Reaction product with n-butanol of high-boiling stream resulting from the hydroxylation, oxidative cleavage and hydrolysis of vegetable oil saturated and unsaturated C16-C22 triglycerides.

Administrative data

Link to relevant study record(s)

Description of key information

FAV-ES was found to biodegrade under the conditions of the modified Sturm test. After 49 days, a biodegradation of 63% was observed. 
The substance is not considered readily biodegradable as the test substance did not yield 60% degradation in 28 days (only 55%).
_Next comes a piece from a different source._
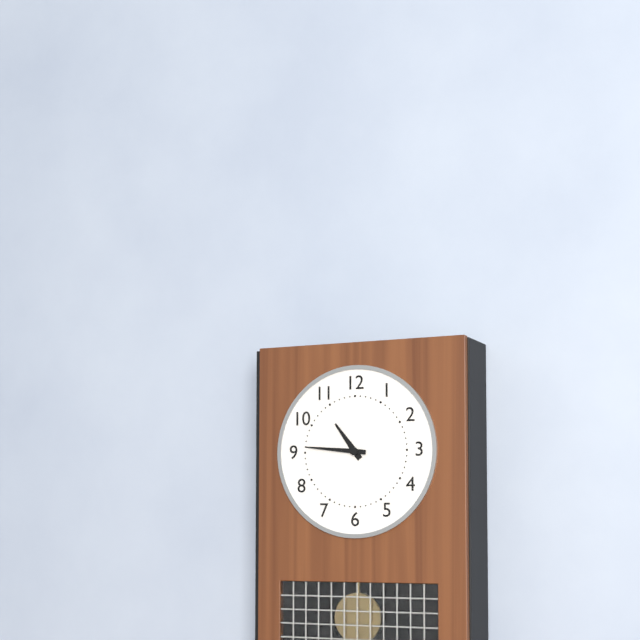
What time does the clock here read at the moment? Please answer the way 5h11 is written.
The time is 10h46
Key value for chemical safety assessment

Biodegradation in water:

inherently biodegradable

Additional information

The biodegradation of FAV-ES is determined according to test method OECD 301 B (modified sturm test). The test is carried out at room temperature (23°C ± 2), and in parallel two positive controls are also tested: cellulose microcrystalline Avicell^®(Merck) (insoluble) and sodium acetate (CH₃COONa, soluble).
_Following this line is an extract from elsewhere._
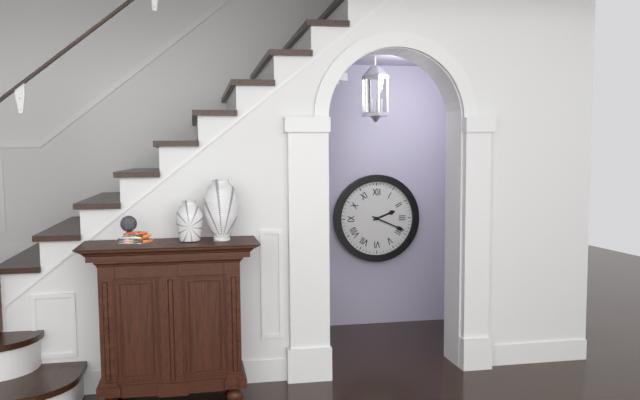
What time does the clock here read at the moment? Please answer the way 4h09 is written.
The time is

The used inoculum is active, in fact the positive controls reached a biodegradation of about 87% after 49 days. The biodegradation of FAV-ES and sodium acetate started immediately, while the cellulose showed a “lag” phase of 3 days. The test fulfilled the validity criteria reported in OECD 301 B.

In accordance with the guideline, FAV-ES cannot be claimed “Ready Biodegradable” in fact it did not reach a 60% biodegradation within the 28 days. As it concerns a UVCB substance, the 10 days window criterion does not apply.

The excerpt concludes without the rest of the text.